Xeque-mate orçamental!

Alexandra Tavares de Moura, ex-deputada e secretária nacional das MS-ID (mulheres socialistas – igualdade e direitos)

Ao longo de muitos (demasiados) anos da nossa recente democracia, Portugal apostou que o salário mínimo ia mesmo ser mínimo, um caminho que teve imensas repercussões na nossa economia.

Não sou economista, mas parece-me simples perceber que se a maioria da população não ganha o suficiente, não tem capacidade para comprar, ou se preferirem, não tem capacidade para injetar capital no tecido empresarial, não há crescimento económico. Logo, não há melhoria dos salários. Tudo isto, para dizer que foi assim que o ciclo de salários baixos se perpetuou.

Era urgente alterar esta lógica e apostar na subida do salário mínimo. Passar de 505 € (em 2015) para 820 € (em 2024) foi sem dúvida uma das mais poderosas ferramentas usadas por António Costa para alterar o padrão do nosso modelo económico.

Claro que, com as fragilidades que se conhecem na economia portuguesa… não foi possível, na mesma proporção, garantir o aumento na Administração Pública, que teve durante muitos anos os seus salários congelados. E quando se fala da Administração Pública fala-se dos médicos, dos enfermeiros, dos professores, dos funcionários judiciais, dos funcionários/as das carreiras gerais, que existem em todos os serviços públicos, e de tantas outras carreiras que garantem o estado social.

Lembro-me bem, pois sou funcionária pública, que de repente, fiquei com menos dois salários: os subsídios de férias e de natal a que se juntaram cortes nos outros doze meses.

Lembro-me bem do impacto que isto teve.

Por isso, e porque o vivi na pele, sei do impacto que tiveram os cortes, bem como, o impacto que têm os ordenados não acompanharem a subida do salário mínimo. É experiência que não quero repetir.

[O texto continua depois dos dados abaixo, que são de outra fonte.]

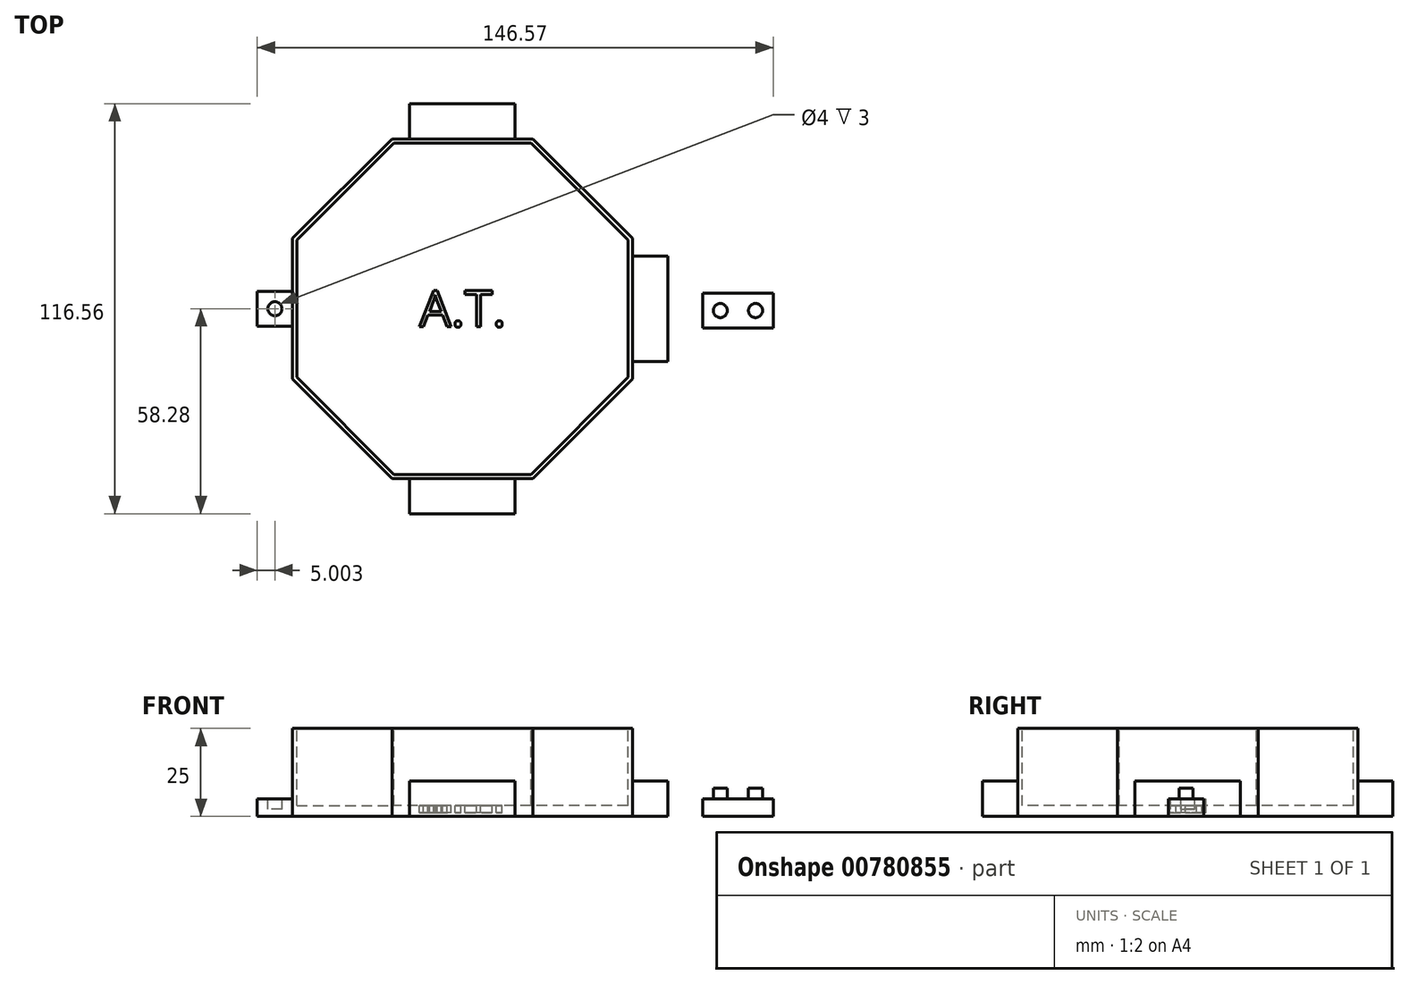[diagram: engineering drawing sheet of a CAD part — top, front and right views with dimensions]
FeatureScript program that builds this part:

Por isto, é importante que as contas continuem mesmo certas. Garantir excedente e atingir um défice abaixo dos 100% é um passo largo para que a estabilidade orçamental se mantenha!

Para todos os funcionários públicos esta é uma boa notícia. As políticas orçamentais que foram conduzidas por Mário Centeno, e agora por Fernando Medina, trazem segurança. Convém lembrar que durante este período de governação fomos assolados por uma pandemia, que obrigou a economia a parar, seguida de uma guerra que agora se multiplica por duas. Tudo o que se esperava é que as contas públicas não se mantivessem certas. Foram até feitas várias acusações de se estar a atirar o dinheiro para cima dos problemas.

À direita, quer os analistas, quer os políticos, nada podem dizer deste “ensaio” – As Contas Certas do PS.

Por isso é que à direita se diz que este é um orçamento de estado que poderia ser apresentado pelos sociais-democratas.

E afinal, a tão reclamada descida da carga fiscal, que o PSD tanto insistiu para se fazer, não só se fez, como se aprofundaram as medidas “exigidas”.

Depois do discurso feito no Pontal, em que Luís Montenegro apela a um grande programa de baixa de impostos (sabendo que o governo ia apresentar essa proposta, pois o primeiro-ministro já tinha anunciado), António Costa com este Orçamento de Estado faz, mais uma vez, Xeque-mate!